There are software products to address these data ‘problems’ in qualitative research, from transcription to analysis, and there have been for many years. Unsavory tasks ahead? Automate the process of moving from audiotape to transcript so you can get to the ‘real stuff’ quicker. Not sure whether there are great connections to support your theory-building? Try some analysis software to see what pops out. Each time I’d caution my students against using these ‘time-savers’, however, because of what you lose in between the lines. You may gain time and lower your frustration level, but you lose your thoroughness of interaction with a set of data in a way which increases your insight and intuition while predicting and solving other issues down the road. You miss the building of excitement that can happen while you’re waiting to get to the patterns and find the ‘answers’. You get 70% (at most) of what the data has to say with this approach. When you invest this time rather than automate it away, you get that other 30% of information back which can make all the difference when you’re presenting the results to others and trying to stand out in a sea of researchers. Struggling through the mire is very useful in qualitative research, and teaches the researcher the time-tested ways of thoroughly knowing your data, correcting for human bias through procedures, and finding emergent patterns in a large volume of information. You can’t buy better experiences than those in the long-term.
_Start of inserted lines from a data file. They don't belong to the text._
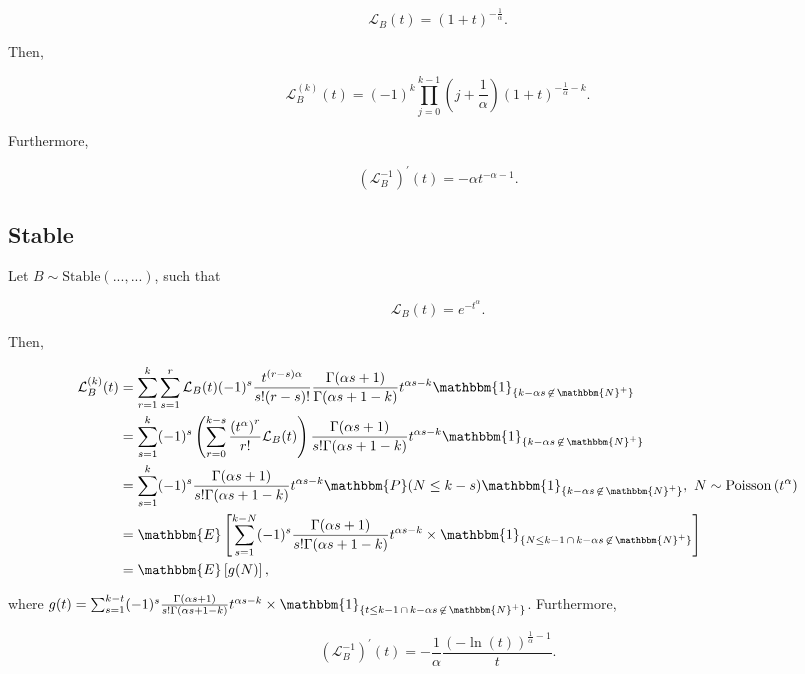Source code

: \documentclass[11pt, english]{article}\usepackage[]{graphicx}\usepackage[]{color}
\begin{document}
\begin{equation}
  \mathcal{L}_B(t) = (1 + t)^{-\frac{1}{\alpha}}.
\end{equation}

Then,

$$ \mathcal{L}_B^{(k)}(t) = (-1)^k \prod_{j = 0}^{k - 1} \left(j + \frac{1}{\alpha}\right) (1 + t)^{-\frac{1}{\alpha} - k}. $$

Furthermore,

$$ \left(\mathcal{L}_B^{-1}\right)^\prime(t) = -\alpha t^{-\alpha - 1}. $$

\subsection{Stable}

Let $B \sim \mathrm{Stable}(..., ...)$, such that

\begin{equation}
  \mathcal{L}_B(t) = e^{-t^\alpha}.
\end{equation}

Then,

\begin{align*}
  \mathcal{L}^{(k)}_B(t) &= \sum_{r = 1}^k \sum_{s = 1}^r \mathcal{L}_B(t) (-1)^s \frac{t^{(r - s) \alpha}}{s! (r - s)!} \frac{\Gamma(\alpha s + 1)}{\Gamma(\alpha s + 1 - k)} t^{\alpha s - k} \mathbbm{1}_{\{k - \alpha s \, \not\in \, \mathbbm{N}^+\}} \\
  &= \sum_{s = 1}^k (-1)^s \left( \sum_{r = 0}^{k - s} \frac{\left(t^{\alpha}\right)^r}{r!} \mathcal{L}_B(t) \right) \frac{\Gamma(\alpha s + 1)}{s! \Gamma(\alpha s + 1 - k)} t^{\alpha s - k} \mathbbm{1}_{\{k - \alpha s \, \not\in \, \mathbbm{N}^+\}} \\
  &= \sum_{s = 1}^k (-1)^s \frac{\Gamma(\alpha s + 1)}{s! \Gamma(\alpha s + 1 - k)} t^{\alpha s - k} \mathbbm{P}(N \le k - s) \mathbbm{1}_{\{k - \alpha s \, \not\in \, \mathbbm{N}^+\}}, \, \, N \sim \mathrm{Poisson}\left(t^\alpha\right) \\
  &= \mathbbm{E} \left[ \sum_{s = 1}^{k - N}(-1)^s \frac{\Gamma(\alpha s + 1)}{s! \Gamma(\alpha s + 1 - k)} t^{\alpha s - k} \times \mathbbm{1}_{\{N \le k - 1 \, \cap \, k - \alpha s \, \not\in \, \mathbbm{N}^+\}} \right] \\
  &= \mathbbm{E} \left[ g(N) \right],
\end{align*}

where $g(t) = \sum_{s = 1}^{k - t}(-1)^s \frac{\Gamma(\alpha s + 1)}{s! \Gamma(\alpha s + 1 - k)} t^{\alpha s - k} \times \mathbbm{1}_{\{t \le k - 1 \, \cap \, k - \alpha s \, \not\in \, \mathbbm{N}^+\}}$. Furthermore,

$$ \left(\mathcal{L}_B^{-1}\right)^{\prime}(t) = -\frac{1}{\alpha} \frac{(-\ln(t))^{\frac{1}{\alpha} - 1}}{t}. $$

\newpage



\end{document}

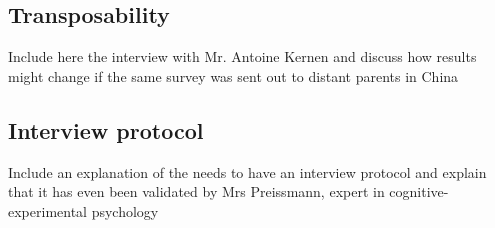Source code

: \subsection{Transposability}
\label{transposability}

Include here the interview with Mr. Antoine Kernen and %
discuss how results might change if the same survey was sent out to distant parents in China


\subsection{Interview protocol}
\label{interview-protocol}

Include an explanation of the needs to have an interview protocol and explain that it has even been validated by Mrs Preissmann, expert in cognitive-experimental psychology

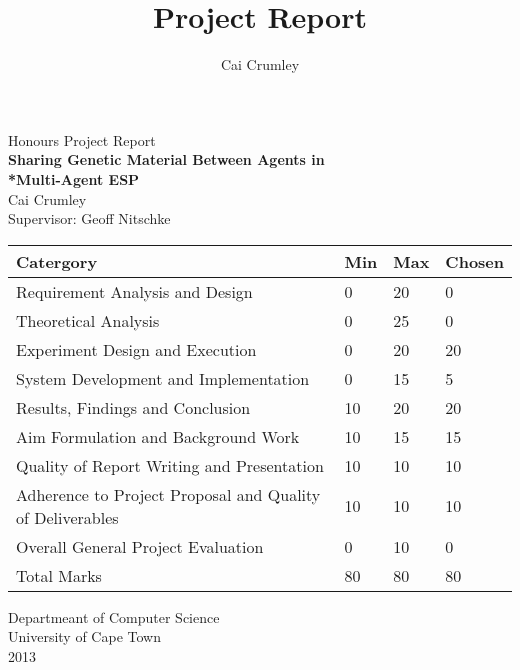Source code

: \documentclass[12pt]{article} %
\title{Project Report}
\author{Cai Crumley}
\begin{document}
\begin{titlepage}
\begin{center}

{\LARGE Honours Project Report} \\[5cm]

{\Huge \bfseries Sharing Genetic Material Between Agents in \\*Multi-Agent ESP} \\[1.5cm]

{\Large Cai Crumley} \\[0.5cm]

{\Large Supervisor: Geoff Nitschke}\\[0.5cm]

{\small \centering
    \begin{tabular}{|l|l|l|l|}
    \hline
    Catergory                                                 & Min & Max & Chosen \\ \hline
    Requirement Analysis and Design                           & 0   & 20  & 0      \\ \hline
    Theoretical Analysis                                      & 0   & 25  & 0      \\ \hline
    Experiment Design and Execution                           & 0   & 20  & 20     \\ \hline
    System Development and Implementation                     & 0   & 15  & 5      \\ \hline
    Results, Findings and Conclusion                          & 10  & 20  & 20     \\ \hline
    Aim Formulation and Background Work                       & 10  & 15  & 15     \\ \hline
    Quality of Report Writing and Presentation                & 10  & 10  & 10     \\ \hline
    Adherence to Project Proposal and Quality of Deliverables & 10  & 10 & 10     \\ \hline
    Overall General Project Evaluation                        & 0   & 10  & 0      \\ \hline
    Total Marks                                               & 80  & 80 & 80     \\ \hline
    \end{tabular}
}

\vfill

{\large Departmeant of Computer Science}\\[0.25cm]
{\large University of Cape Town}\\[0.25cm]
{\large 2013}

\end{center}
\end{titlepage}
\end{document}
The second bellwether comes from a different field entirely, and is a hobby for most who engage. I’m a longtime knitter and crocheter and I’ve taught a few hundred people to knit or crochet over the years. Each time I teach the yarn arts, I ask the student to bring a skein of yarn and a crochet hook to our session. Our first task isn’t to chain or learn a beginning stitch, though, it’s to make a ball of yarn from the skein. It’s part of the planning process, I say. We have to get to know our yarn first, to predict problems down the line and find out if this specific yarn is the best choice for what we’re making. We need to feel the yarn in our fingers, familiarize ourselves with the weight, drape, and shape of the strand. How does it split? Is that a feature or a problem? Are there any unexpected knots or frays hiding inside that skein? We should know this before we start our time-intensive alchemy from a mess of yarn to a finished scarf. Sure, we can make a scarf without this metadata… but it most likely won’t be as smooth of a working-up process or result in as polished of a finished product. Yet, the balling of yarn is seen by many as the janitor-work of the crafting world. There are many ways of automating the process with a ball winder or yarn caker – all of which omit the touching of the yarn by human fingers to gauge its usefulness and character while informing the rest of the process. I find this choice a mistake, and again to be short-sighted.
I hope these examples help you think more deeply about your own data cleaning issues and/or opportunities, and consider what you may lose or gain from automating these processes in your work. Happy Wrangling, whether it happens with thorny csv files or soft bamboo yarns!